Mission Statement and Bio

Welcome to Under Much Grace!

When I began blogging in 2007, I hoped to accomplish two specific and primary goals:

        1.  Articulate necessary information about spiritual abuse to Christians who were involved with the Patriarchy/Quiverfull Movement 

        2.  Communicate to the leaders in the movement that the beliefs and lifestyle that they encouraged were not Christian at all.

I was motivated to do so because of the many years I'd spent contributing financially to the religious and political groups that helped to establish the movement before I understood the dark underbellies of both Theonomic Christian Reconstruction and the national folk religionfertility cult that it birthed. While my previous attempts to address the aberrant aspects of this religious system went mostly unnoticed, when an audience of receptive listeners emerged from those who survived its wake, my husband and I decided that I should devote myself to the effort to expose its abuses. 

We had unwittingly contributed to the foundations that established these aberrant and fringe aspects of Christian homeschooling and felt a compelling moral duty to communicate what we'd come to learn about the ideology as well as resources that were available to help those who had exited it. At the time of this writing, a dozen years have elapsed. Many of those ministries that served as mastheads for this patriarchy movement fell into scandals (Gothard; Phillips; Sproul, Jr; Wilson, etc.). A whole wave of new bloggers and authors have established themselves to attest to the ideology's errors in both word and deed. Moreover, more recently, the #MeToo Movement has further widened the safe place of liberty where similar abuses may be discussed – a locale within the marketplace of ideas that I hoped to foster at the outset. 

As my original objectives came into fruition and as others have adopted similar objectives and works of their own, I now pursue different goals. The primary audience whom I intended to reach has also changed drastically as the discussion expanded into so many different tributary topics. As time allows, I hope to move even further away from the polemical tone of my writing in the past which I often intended as a message specifically for the ideologues in Christian patriarchy. As others find their own strong voices, I am happy to retire into the discussion of personal recovery. I've grown, healed, and changed right along with the landscape that motivated my original effort, so I hope to include aspects of my own journey as it continues. 
mission/bio Jun2007
revised Sep2010; Mar2019

Cynthia Mullen Kunsman is a fifty-something nurse with more than thirty years of experience including a strong clinical teaching background. Though guided through recovery by the sound Christian instruction she received as a child which her seminary studies reinforced, she identifies as a Second-Generation Adult because of the Word of Faith influence imposed by her family.

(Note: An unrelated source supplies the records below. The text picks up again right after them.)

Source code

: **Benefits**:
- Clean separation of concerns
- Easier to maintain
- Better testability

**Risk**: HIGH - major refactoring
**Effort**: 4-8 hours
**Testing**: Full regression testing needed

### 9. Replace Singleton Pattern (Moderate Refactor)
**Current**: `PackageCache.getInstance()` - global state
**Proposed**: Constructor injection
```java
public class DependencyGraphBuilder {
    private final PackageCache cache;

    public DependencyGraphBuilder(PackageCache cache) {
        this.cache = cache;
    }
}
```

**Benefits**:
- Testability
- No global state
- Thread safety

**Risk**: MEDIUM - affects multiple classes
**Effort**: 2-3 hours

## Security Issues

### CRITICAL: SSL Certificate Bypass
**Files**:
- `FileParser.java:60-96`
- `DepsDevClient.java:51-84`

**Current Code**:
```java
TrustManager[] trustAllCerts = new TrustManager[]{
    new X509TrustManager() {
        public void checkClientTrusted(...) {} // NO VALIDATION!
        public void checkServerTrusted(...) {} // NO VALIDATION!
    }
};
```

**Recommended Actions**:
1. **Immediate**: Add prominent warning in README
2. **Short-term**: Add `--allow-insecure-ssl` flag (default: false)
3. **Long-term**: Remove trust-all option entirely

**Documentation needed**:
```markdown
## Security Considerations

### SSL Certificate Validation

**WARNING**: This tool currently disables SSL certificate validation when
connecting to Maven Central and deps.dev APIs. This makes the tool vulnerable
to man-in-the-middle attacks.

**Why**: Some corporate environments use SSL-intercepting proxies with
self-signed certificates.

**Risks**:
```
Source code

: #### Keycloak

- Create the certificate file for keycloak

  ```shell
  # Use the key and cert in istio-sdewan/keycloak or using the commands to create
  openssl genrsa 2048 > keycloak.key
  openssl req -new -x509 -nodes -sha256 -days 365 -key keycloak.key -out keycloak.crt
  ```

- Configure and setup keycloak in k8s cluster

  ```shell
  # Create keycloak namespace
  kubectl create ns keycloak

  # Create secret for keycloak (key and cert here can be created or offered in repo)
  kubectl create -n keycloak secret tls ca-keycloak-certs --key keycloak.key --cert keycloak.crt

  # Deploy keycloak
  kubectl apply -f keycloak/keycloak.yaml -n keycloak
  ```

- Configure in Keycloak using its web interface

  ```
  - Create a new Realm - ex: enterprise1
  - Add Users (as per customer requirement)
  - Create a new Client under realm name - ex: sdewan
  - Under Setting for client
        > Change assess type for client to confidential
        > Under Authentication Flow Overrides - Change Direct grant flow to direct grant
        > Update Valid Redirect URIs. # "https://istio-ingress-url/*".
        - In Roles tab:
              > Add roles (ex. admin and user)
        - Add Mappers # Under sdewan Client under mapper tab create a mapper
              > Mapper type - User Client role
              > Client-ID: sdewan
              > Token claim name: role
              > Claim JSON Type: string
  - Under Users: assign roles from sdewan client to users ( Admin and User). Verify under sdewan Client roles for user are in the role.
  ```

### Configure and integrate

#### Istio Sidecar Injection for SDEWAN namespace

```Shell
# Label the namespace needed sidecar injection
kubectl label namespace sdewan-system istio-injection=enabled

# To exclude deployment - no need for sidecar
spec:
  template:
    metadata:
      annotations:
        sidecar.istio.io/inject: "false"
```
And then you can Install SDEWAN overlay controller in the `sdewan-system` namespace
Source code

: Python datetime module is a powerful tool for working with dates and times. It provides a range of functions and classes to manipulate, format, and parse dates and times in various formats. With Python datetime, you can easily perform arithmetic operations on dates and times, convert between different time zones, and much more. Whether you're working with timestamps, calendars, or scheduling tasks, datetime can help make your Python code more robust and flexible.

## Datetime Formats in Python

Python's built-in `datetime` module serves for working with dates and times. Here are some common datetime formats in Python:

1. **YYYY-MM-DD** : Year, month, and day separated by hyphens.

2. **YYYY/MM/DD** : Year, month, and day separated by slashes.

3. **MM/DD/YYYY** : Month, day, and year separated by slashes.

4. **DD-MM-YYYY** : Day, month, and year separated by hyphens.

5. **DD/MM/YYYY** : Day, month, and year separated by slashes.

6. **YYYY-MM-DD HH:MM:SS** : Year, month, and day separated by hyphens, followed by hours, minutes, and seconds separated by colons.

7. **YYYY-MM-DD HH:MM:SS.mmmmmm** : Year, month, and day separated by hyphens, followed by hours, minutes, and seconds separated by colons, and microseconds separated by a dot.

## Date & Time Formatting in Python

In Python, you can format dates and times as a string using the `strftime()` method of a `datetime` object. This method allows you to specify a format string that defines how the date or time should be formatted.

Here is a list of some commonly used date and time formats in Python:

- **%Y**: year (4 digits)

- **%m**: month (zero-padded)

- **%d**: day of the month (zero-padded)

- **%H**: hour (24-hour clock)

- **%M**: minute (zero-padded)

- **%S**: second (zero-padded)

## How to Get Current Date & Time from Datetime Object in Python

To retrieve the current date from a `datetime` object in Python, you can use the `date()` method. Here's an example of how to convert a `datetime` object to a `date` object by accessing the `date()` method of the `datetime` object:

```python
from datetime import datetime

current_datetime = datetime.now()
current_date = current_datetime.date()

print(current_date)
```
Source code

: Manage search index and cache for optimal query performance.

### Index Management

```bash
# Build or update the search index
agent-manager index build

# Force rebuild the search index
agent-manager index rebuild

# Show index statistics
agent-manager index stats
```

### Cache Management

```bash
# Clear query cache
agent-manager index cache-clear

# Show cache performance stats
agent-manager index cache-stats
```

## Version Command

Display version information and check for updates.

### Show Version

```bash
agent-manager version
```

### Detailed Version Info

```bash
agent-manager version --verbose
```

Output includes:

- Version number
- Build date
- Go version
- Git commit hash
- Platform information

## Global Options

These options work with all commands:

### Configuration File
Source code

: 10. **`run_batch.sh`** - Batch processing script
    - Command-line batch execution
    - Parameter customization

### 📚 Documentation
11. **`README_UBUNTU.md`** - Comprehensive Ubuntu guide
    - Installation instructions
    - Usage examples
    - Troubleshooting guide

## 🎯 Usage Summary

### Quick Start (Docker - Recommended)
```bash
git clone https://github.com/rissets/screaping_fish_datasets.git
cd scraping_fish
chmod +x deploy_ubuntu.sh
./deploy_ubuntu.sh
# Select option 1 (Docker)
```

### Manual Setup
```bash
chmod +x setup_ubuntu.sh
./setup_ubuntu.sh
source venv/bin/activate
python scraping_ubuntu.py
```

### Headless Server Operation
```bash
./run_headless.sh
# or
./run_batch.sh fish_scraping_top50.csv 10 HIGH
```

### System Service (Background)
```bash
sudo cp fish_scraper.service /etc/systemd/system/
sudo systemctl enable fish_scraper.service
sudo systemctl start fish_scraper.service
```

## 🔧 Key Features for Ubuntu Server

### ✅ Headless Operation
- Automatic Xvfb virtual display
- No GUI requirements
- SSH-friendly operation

As part of her transition into a healthy faith, she and her husband sought exit counselling together after walking away from a Shepherding Discipleship group that embraced the teachings of Bill Gothard.  Read more about Cindy, her background, and her journey here at ICSA.






Note:  I like to use aurora borealis images as a reminder that God can bring us light and beauty in the dark of night. Many refer to the expression of St. John of the Cross to describe their spiritual abuse experience as their "dark night of the soul." On the recovery side of spiritual abuse, I find the truth that the darkness reveals to us to be inspiring and liberating, much like the miraculous beauty of the northern lights.